-- Quoted passage --
Nottinghamshire Police: Crime Data Integrity inspection 2018

Published on: 2 October 2018

Publication types: Crime recording

Police Forces: Nottinghamshire

Overall judgment

graded requires improvement

Nottinghamshire Police has made concerted efforts to improve crime-recording accuracy since HMICFRS’s 2014 crime data integrity inspection report. Importantly, we found an approach among officers and staff that places the victim at the forefront of their crime-recording decisions.

We found the force has:

  • improved the supervision of out-of-court disposals;
  • developed and provided crime-recording training for officers, supervisors and staff involved in making crime-recording decisions;
  • high levels of recording accuracy for reported sexual offences;
  • good crime-recording arrangements in respect of modern slavery crimes;
  • fully implemented the recommendations set out in our 2014 report; and
  • made good progress against a national action plan developed to improve crime recording by police forces.

Despite these advances, the force is still failing some victims of crime. Based on the findings of our examination of crime reports for the period 1 August 2017 to 31 January 2018, we estimate that the force fails to record over 13,800 reported crimes each year. This represents a recording rate of 87.3 percent (with a confidence interval of +/- 1.80 percent). The 12.7 percent of reported crimes that go unrecorded include crimes such as violence offences and domestic abuse.

[Data listing]
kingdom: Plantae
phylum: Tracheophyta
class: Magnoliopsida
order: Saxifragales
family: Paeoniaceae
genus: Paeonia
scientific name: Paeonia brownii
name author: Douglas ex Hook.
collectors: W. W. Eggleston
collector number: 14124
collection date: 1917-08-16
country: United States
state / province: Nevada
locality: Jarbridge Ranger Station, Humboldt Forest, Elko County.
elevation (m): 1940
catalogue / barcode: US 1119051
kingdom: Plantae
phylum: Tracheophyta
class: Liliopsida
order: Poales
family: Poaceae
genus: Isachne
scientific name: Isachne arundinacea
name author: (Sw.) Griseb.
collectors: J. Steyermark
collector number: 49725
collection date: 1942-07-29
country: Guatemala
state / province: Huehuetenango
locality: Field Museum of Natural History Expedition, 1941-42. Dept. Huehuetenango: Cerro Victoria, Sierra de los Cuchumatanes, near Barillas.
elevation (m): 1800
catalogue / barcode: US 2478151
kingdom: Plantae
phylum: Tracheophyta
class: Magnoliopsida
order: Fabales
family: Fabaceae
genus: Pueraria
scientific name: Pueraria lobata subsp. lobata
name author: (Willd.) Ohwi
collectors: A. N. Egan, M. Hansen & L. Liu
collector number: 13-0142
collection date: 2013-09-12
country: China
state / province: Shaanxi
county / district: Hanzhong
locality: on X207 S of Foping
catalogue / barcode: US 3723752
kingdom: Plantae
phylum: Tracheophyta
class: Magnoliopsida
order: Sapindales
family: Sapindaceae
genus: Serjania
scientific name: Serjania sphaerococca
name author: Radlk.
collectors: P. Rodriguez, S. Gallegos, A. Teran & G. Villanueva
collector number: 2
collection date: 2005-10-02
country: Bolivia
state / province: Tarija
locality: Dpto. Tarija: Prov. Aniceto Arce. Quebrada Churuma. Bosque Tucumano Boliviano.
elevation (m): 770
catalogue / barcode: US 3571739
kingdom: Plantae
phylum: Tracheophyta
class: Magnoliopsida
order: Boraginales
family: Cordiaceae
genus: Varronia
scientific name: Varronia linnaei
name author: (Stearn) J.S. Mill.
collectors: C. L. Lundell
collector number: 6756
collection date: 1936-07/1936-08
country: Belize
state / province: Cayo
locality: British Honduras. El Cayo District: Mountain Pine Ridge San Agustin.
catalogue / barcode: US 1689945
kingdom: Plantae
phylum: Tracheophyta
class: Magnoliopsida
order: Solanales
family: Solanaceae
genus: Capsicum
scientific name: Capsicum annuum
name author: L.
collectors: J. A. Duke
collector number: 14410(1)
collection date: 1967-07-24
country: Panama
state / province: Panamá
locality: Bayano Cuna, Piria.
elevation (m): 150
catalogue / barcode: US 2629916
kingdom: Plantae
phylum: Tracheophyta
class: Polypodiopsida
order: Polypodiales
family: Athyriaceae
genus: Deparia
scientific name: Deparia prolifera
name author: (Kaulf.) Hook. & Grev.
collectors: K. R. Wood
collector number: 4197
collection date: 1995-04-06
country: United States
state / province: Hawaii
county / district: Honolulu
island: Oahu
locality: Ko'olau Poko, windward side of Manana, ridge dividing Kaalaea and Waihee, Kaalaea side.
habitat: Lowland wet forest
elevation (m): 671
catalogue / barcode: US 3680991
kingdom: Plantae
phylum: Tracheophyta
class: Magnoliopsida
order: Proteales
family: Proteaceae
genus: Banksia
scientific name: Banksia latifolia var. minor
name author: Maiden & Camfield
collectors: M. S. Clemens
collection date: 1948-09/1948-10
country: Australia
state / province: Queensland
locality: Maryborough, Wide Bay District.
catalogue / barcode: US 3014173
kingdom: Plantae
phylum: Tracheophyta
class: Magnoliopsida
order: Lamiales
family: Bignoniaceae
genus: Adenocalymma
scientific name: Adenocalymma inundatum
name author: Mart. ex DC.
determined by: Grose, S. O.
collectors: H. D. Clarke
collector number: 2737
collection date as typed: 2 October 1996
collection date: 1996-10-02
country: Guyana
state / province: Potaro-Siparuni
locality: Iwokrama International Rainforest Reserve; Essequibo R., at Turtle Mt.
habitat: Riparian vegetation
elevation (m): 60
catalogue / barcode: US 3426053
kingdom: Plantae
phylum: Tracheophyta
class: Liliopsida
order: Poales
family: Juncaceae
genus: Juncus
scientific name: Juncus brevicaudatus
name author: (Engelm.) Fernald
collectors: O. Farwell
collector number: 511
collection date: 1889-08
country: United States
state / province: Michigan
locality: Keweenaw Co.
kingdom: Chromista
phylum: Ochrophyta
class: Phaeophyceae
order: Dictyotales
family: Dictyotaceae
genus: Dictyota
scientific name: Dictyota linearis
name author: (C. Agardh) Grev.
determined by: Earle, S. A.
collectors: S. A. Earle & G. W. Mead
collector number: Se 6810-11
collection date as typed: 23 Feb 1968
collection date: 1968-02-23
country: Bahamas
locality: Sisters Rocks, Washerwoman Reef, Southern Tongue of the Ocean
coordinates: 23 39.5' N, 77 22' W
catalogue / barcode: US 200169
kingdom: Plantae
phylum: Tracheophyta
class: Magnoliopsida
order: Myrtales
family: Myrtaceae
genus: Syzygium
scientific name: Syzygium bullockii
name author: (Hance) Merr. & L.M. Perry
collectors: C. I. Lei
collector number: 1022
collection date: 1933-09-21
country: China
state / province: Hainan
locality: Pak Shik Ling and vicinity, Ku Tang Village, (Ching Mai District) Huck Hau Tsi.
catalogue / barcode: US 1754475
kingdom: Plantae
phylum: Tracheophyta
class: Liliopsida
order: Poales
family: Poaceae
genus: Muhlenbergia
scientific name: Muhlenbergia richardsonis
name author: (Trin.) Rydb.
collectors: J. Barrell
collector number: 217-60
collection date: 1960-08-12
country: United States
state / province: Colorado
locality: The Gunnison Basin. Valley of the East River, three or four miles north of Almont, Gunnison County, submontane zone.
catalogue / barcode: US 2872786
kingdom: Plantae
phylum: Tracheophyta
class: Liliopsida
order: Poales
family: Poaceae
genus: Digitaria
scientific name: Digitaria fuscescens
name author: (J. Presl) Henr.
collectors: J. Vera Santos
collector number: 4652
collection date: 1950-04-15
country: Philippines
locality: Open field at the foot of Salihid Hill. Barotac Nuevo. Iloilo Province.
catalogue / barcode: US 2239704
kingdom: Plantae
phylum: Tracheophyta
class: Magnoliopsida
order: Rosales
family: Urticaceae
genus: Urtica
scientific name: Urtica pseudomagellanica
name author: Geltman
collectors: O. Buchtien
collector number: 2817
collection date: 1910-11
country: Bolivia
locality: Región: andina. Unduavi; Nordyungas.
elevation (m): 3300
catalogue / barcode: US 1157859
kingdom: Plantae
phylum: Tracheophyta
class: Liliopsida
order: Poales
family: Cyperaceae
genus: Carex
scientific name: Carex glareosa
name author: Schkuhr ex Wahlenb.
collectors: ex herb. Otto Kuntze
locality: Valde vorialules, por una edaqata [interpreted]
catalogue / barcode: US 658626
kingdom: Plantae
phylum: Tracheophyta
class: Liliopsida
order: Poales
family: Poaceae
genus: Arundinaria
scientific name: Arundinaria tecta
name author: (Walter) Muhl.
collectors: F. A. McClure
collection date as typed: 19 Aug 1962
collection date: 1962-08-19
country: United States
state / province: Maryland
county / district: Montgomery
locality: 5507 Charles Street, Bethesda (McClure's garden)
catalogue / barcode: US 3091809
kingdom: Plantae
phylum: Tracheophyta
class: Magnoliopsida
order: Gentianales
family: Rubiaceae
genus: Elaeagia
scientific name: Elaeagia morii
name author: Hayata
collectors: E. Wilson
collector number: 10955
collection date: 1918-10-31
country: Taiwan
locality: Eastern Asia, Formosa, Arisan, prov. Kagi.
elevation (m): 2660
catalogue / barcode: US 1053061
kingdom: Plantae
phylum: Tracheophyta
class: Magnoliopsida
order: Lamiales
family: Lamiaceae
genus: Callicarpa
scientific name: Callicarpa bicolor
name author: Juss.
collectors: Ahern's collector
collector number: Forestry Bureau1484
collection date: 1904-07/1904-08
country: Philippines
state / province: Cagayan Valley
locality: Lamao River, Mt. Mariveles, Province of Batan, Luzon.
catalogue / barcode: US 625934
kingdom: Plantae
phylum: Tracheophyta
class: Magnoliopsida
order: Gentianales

-- Objectives --
1) Translate this sentence from the police inspection report into Spanish: "Importantly, we found an approach among officers and staff that places the victim at the forefront of their crime-recording decisions."
2) Lay out the entries between the lines holding "collection date: 1962-08-19" and "country: Taiwan", inclusive, as a two-column CSV with the columns field and value. Give one row per line, with each field and value in its own quoted field and any line breaks turned into spaces.

-- Responses to the exercise --
1) Es importante destacar que encontramos entre los agentes y el personal un enfoque que sitúa a la víctima en primer plano de sus decisiones sobre el registro de delitos.

2)
field,value
"collection date:","1962-08-19"
"country:","United States"
"state / province:","Maryland"
"county / district:","Montgomery"
"locality:","5507 Charles Street, Bethesda (McClure's garden)"
"catalogue / barcode:","US 3091809"
"kingdom:","Plantae"
"phylum:","Tracheophyta"
"class:","Magnoliopsida"
"order:","Gentianales"
"family:","Rubiaceae"
"genus:","Elaeagia"
"scientific name:","Elaeagia morii"
"name author:","Hayata"
"collectors:","E. Wilson"
"collector number:","10955"
"collection date:","1918-10-31"
"country:","Taiwan"